On Formative Experiences

I’m originally from Newark, New Jersey. My mom immigrated to the U.S. from Brazil in the ‘80s. We grew up in a mixed-language household, toggling between English and Portuguese. In middle and high school, my soccer team used to bounce between a combo of English, Spanish, and Portuguese both at practice and in games. We used our diversity of backgrounds as a competitive advantage.

On Career Insights

After college, I did a fellowship with Venture for America, which places recent college graduates in startups in cities that need job creation. My first job was with a pre-series A company in the EdFinTech space. There, my skills grew both wide and deep as some days we moved office furniture, some days we built software, and some days we spent the whole day getting customers rocking and rolling. 

Soon after, I discovered dbt. I was person #52 in the dbt Slack channel. As I became a better data engineer, I’ve tried to make dbt and data better, too. I’ve contributed to dbt core, the dbt-utils package, and together with my former GitLab colleague Taylor Murphy, we contributed our own dbt package. 

In 2018, I joined GitLab as their first data analyst. After moving into a data engineering role, I spent 6 months as interim Chief of Staff to the CEO before joining the Chief of Staff team. It was an incredible learning experience, and I loved every minute of it.  

After GitLab, I built the data organization at Netlify. I’m most proud of how diverse my team was there. We were a mostly female engineering team, half were LGBTQ, we had multiple people of color and two deaf team members. I worked hard to make it an inclusive environment and as a result, we were an incredibly high-performing team. We were able to successfully imbue a culture of data at Netlify, in a way that never existed prior, in large part because of the executive support of Dalia Havens and Elena Verna. You can have the best tech in the world, but all the hardest problems are people-related. Having champions who give you candid feedback and advocate for your work is so important to professional development. I hope my nine direct reports would say the same about me.

On Getting into Data

I studied political science in college. My senior thesis was about the gender composition of social groups and how that affects political engagement. I didn’t know this at the time, but I was already doing data analysis back then if you just remove the domain of politics from the equation. I used R as the language for my thesis, which is actually what helped me get my first job in tech. 

Later on, in my career, I realized that the hardest problems in data are more people-oriented than technical. How do you build happy, productive data teams that won’t churn? How do you establish a framework for thinking about future data work?  

In 2020, I gave a talk at Coalesce with my colleague Taylor Murphy (we’re a good team) around running your data team as a product team. We got so much incredible feedback from that talk and that was the first time I felt like the ideas that seemed straightforward to me were a big paradigm shift for others in the community. I had a similar experience in 2021, where I presented a team on Breaking Your Data Team out of the Service Trap, and I received similar feedback. 

Most data teams are failing, and I’m not sure most people know what to do about it. But, it’s terrible for the industry. Today, all companies are data companies, but without drastically shifting the paradigm of how people work- of how data teams are run and interact with the organization- we’ll find frustrated leaders who don’t feel any more data-informed than they did five years ago. 
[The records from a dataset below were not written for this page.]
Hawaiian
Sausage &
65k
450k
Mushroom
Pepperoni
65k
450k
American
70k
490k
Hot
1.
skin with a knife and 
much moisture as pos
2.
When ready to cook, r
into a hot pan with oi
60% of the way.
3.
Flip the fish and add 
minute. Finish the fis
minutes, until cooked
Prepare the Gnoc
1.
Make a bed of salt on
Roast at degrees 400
One specific thing I care a lot about is data management. How do we build data leaders? People come into data, have no career advancement, so they move on out. We are churning data people more quickly than we can build them. This came from having spent so much of my career reporting to someone who didn’t understand my job and didn’t understand what they were asking of me. Data people need to have data managers who can help grow and build data careers and data opportunities.

On Working with Amplify

Sarah first introduced me to Amplify. I came to appreciate the Amplify vision for the space, the thoughtfulness of the Partners, and the care for the ecosystem. I believe the best- and most profitable- work is done with wholeheartedness. I loved that so many of the companies that I was closely watching for how the data space was going to evolve were already in the Amplify portfolio.
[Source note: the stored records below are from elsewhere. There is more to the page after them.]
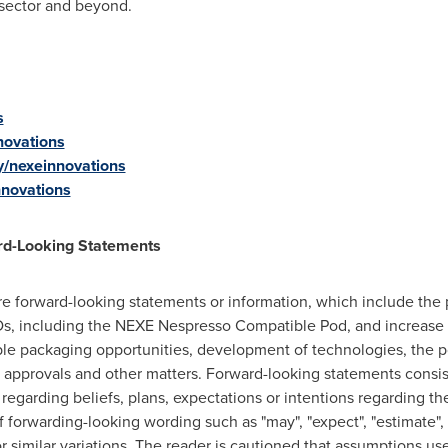
 sector and beyond.
s
novations
y/nexeinnovations
nnovations
rd-Looking Statements
are forward-looking statements or information, which include the
, including the NEXE Nespresso Compatible Pod, and increase p
le packaging opportunities, development of technologies, the p
y approvals and other matters. Forward-looking statements consist
 regarding beliefs, plans, expectations or intentions regarding t
f forwarding-looking wording such as "may", "expect", "estimate", "
r similar variations. The reader is cautioned that assumptions us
Now, as a team member, I’m excited for the myriad of ways I get to help those same portfolio companies grow and evolve.  From building effective data teams to building tools that help those data teams thrive, and a wide spectrum of data strategy problems in between, I’m here to support founders and team members with nuanced conversations. All of these are hard problems and there isn’t a one-size-fits-all playbook, but there are common pitfalls that can be avoided.

Founders can expect me to always be up for having thoughtful conversations about how to best measure success with data, the latest meme making its way through data Twitter or the pros and cons of a given metric. I promise to show up on time- and end on time- but be incredibly present every minute in between.  

If we’re meeting, there’s a high probability that my dog makes an appearance in the background (the OG coworker) and a 50/50 probability that I’m sitting on my patio. 

Don’t be surprised if I am staring down most of the time – I’m usually scribbling cursive notes with pen and paper.

On Life Outside of Work

Outside of work, in the mornings, I can usually be found enjoying my patio with a good book and a big cup of black coffee; in the afternoons, I am probably chasing my son or dog. My ideal Saturday is spent watching Army Football in good company, grilling burgers on the Blackstone, and munching on a charcuterie board throughout the game. After years of CrossFit PRs, I transitioned to spectator and can now be found starting most mornings on my Peloton.